Ci sono state reazioni molto positive in Germania ed in Olanda. Con l’Inghilterra ho un rapporto molto strano. I miei brani, anche prima di questo album, sono sempre stati trasmessi dalle radio, in italiano, quindi c’è attenzione al mio lavoro, anche se il loro atteggiamento è più distaccato. Un po’ di pregiudizi ci sono, sinceramente speravo che la recensione di Mojo bastasse come garanzia! Ma l’album è solo all’inizio: è stato presentato in dicembre. Aspetto che le cose maturino lentamente. In fondo mi ci sono voluti 3 anni in Italia solo per farmi notare!

Che esperienza è stata ricantare le canzoni in inglese e che differenza c’è nel live?

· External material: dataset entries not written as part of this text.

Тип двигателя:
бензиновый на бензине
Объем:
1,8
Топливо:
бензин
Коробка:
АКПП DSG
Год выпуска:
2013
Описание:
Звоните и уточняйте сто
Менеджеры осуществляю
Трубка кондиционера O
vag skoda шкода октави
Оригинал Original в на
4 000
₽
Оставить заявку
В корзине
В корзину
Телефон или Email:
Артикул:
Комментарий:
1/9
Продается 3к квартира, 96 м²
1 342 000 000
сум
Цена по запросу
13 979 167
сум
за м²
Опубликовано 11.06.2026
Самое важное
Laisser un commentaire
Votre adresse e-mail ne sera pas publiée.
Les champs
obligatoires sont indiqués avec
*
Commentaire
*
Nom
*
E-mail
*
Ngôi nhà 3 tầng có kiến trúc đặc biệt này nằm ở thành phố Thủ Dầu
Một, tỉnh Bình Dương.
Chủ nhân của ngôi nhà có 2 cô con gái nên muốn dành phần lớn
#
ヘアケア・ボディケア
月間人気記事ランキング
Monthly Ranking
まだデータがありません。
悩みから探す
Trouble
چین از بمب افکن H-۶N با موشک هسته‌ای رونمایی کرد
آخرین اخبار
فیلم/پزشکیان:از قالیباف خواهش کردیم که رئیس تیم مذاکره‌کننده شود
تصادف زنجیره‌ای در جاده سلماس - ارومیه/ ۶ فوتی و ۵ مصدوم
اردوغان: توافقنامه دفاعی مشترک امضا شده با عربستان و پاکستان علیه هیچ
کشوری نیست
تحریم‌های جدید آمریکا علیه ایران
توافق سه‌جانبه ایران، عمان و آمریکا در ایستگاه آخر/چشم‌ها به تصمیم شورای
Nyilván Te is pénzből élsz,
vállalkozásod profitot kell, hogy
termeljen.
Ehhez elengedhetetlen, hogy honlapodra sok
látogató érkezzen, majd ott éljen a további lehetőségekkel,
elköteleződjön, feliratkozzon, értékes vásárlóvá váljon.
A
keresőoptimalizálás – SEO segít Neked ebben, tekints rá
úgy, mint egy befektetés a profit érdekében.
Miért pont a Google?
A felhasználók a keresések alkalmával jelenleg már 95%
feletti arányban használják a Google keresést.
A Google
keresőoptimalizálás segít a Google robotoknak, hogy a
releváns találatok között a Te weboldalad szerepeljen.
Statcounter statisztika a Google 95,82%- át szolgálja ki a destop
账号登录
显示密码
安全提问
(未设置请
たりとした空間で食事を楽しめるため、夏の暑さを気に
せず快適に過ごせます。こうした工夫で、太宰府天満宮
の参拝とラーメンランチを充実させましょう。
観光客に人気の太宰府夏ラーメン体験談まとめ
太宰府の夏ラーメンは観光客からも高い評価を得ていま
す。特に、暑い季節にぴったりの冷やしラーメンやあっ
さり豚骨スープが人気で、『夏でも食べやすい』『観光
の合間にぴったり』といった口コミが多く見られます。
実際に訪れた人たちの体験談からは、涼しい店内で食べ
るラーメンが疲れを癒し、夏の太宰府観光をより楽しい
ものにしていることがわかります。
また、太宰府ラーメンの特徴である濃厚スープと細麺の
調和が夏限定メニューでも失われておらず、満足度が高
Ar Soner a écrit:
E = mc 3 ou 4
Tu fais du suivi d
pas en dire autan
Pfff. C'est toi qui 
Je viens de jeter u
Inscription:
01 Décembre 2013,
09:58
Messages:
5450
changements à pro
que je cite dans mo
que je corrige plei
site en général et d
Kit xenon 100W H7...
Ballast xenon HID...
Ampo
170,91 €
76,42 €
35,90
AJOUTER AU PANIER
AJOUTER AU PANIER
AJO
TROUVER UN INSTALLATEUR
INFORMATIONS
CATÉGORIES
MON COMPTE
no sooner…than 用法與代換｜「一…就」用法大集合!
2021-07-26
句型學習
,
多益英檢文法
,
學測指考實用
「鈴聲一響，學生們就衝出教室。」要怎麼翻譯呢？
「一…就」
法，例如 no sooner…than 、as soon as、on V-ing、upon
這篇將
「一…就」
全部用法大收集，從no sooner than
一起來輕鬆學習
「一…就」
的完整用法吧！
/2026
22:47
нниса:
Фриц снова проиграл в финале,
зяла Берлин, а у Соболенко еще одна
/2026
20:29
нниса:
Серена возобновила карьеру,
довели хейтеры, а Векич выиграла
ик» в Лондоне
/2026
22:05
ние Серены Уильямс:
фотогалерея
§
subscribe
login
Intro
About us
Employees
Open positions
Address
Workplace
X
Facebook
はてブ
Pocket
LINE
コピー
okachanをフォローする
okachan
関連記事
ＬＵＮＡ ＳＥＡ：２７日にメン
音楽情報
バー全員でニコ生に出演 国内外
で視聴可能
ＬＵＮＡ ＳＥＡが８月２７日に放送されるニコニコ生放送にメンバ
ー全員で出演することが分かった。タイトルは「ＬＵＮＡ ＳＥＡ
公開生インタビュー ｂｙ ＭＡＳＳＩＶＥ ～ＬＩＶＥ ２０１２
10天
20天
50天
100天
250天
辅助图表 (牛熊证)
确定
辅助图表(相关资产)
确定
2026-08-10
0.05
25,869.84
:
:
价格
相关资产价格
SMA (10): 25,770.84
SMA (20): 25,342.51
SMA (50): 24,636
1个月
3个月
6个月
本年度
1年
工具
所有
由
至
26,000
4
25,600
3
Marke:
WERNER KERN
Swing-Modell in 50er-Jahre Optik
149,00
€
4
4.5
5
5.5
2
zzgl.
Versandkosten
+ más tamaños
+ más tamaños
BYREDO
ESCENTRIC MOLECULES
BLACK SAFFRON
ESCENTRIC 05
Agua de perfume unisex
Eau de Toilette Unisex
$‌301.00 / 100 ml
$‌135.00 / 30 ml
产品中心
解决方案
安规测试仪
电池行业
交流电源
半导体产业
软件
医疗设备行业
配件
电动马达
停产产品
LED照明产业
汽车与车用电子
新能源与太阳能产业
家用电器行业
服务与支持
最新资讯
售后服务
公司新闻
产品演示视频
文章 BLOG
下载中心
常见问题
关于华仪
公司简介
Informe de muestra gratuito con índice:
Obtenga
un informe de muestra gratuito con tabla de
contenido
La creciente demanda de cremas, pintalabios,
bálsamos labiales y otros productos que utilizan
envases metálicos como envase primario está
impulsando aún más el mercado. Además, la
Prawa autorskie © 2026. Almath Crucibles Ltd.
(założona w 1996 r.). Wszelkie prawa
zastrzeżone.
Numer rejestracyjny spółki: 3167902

Da una parte è stato più divertente: avevo molta più familiarità con le musiche che sono rimaste invariate e quindi mi sono potuta più concentrare sull’interpretazione. Come cantante nel passato ho cantato molte cover in inglese, e continuo a farlo, oppure in Dove sei tu c’è Give it back che è nata in inglese; in questo caso invece, per la prima volta, mi sono trovata ad interpretare una canzone su una mia melodia. Anche se in generale è la pronuncia nei live, soprattutto, la cosa che più mi preoccupa.

Sta già pensando a nuovi progetti?

Io non smetto mai di scrivere, anche se questo è il momento in cui riprendo in mano gli appunti per lavorarci su con più cognizione. Sento l’esigenza di staccarmi da questo disco. In fondo sono due anni che canto le canzoni di Dove sei tu, ma solo ora sto dedicandomi seriamente al materiale nuovo. Devo dire che dicembre è andato via senza che toccassi una canzone, per via della promozione di Cristina Donà. L’intenzione è quella di scrivere magari a quattro mani, o di reinterpretare le canzoni in inglese come in questo caso. Un po’, come dicevo, per il mio passato di interprete, e un po’ perché è bello avere la possibilità di allargare il mercato sia per le vendite sia per un pubblico più vasto che esiste. Anche se è chiaro che il mio sogno è quello di girare il mondo cantando le mie canzoni in italiano.